## Exercise requirements
Please extract each line from the rows below that contains the string "reject".

[Dataset items]
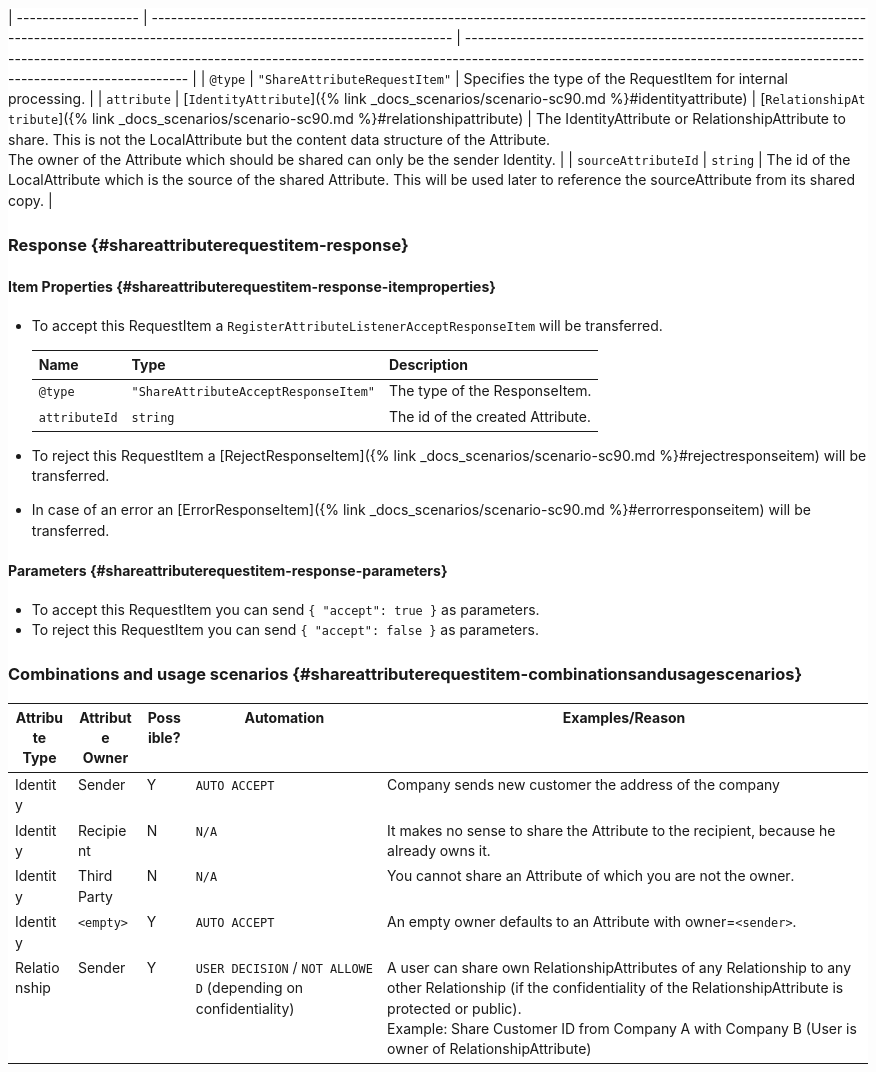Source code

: | ------------------- | ------------------------------------------------------------------------------------------------------------------------------------------------------------------------------------ | ------------------------------------------------------------------------------------------------------------------------------------------------------------------------------------------------------------------------------- |
| `@type`             | `"ShareAttributeRequestItem"`                                                                                                                                                        | Specifies the type of the RequestItem for internal processing.                                                                                                                                                                  |
| `attribute`         | [`IdentityAttribute`]({% link _docs_scenarios/scenario-sc90.md %}#identityattribute) \| [`RelationshipAttribute`]({% link _docs_scenarios/scenario-sc90.md %}#relationshipattribute) | The IdentityAttribute or RelationshipAttribute to share. This is not the LocalAttribute but the content data structure of the Attribute. <br>The owner of the Attribute which should be shared can only be the sender Identity. |
| `sourceAttributeId` | `string`                                                                                                                                                                             | The id of the LocalAttribute which is the source of the shared Attribute. This will be used later to reference the sourceAttribute from its shared copy.                                                                        |

### Response {#shareattributerequestitem-response}

#### Item Properties {#shareattributerequestitem-response-itemproperties}

- To accept this RequestItem a `RegisterAttributeListenerAcceptResponseItem` will be transferred.

  | Name          | Type                                 | Description                      |
  | ------------- | ------------------------------------ | -------------------------------- |
  | `@type`       | `"ShareAttributeAcceptResponseItem"` | The type of the ResponseItem.    |
  | `attributeId` | `string`                             | The id of the created Attribute. |

- To reject this RequestItem a [RejectResponseItem]({% link _docs_scenarios/scenario-sc90.md %}#rejectresponseitem) will be transferred.
- In case of an error an [ErrorResponseItem]({% link _docs_scenarios/scenario-sc90.md %}#errorresponseitem) will be transferred.

#### Parameters {#shareattributerequestitem-response-parameters}

- To accept this RequestItem you can send `{ "accept": true }` as parameters.
- To reject this RequestItem you can send `{ "accept": false }` as parameters.

### Combinations and usage scenarios {#shareattributerequestitem-combinationsandusagescenarios}

| Attribute Type | Attribute Owner | Possible? | Automation                                                     | Examples/Reason                                                                                                                                                                                                                                                                                     |
| -------------- | --------------- | --------- | -------------------------------------------------------------- | --------------------------------------------------------------------------------------------------------------------------------------------------------------------------------------------------------------------------------------------------------------------------------------------------- |
| Identity       | Sender          | Y         | `AUTO ACCEPT`                                                  | Company sends new customer the address of the company                                                                                                                                                                                                                                               |
| Identity       | Recipient       | N         | `N/A`                                                          | It makes no sense to share the Attribute to the recipient, because he already owns it.                                                                                                                                                                                                              |
| Identity       | Third Party     | N         | `N/A`                                                          | You cannot share an Attribute of which you are not the owner.                                                                                                                                                                                                                                       |
| Identity       | `<empty>`       | Y         | `AUTO ACCEPT`                                                  | An empty owner defaults to an Attribute with owner=`<sender>`.                                                                                                                                                                                                                                      |
| Relationship   | Sender          | Y         | `USER DECISION` / `NOT ALLOWED` (depending on confidentiality) | A user can share own RelationshipAttributes of any Relationship to any other Relationship (if the confidentiality of the RelationshipAttribute is protected or public).<br>Example: Share Customer ID from Company A with Company B (User is owner of RelationshipAttribute)                        |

## Expected answer
- To reject this RequestItem a [RejectResponseItem]({% link _docs_scenarios/scenario-sc90.md %}#rejectresponseitem) will be transferred.
- To reject this RequestItem you can send `{ "accept": false }` as parameters.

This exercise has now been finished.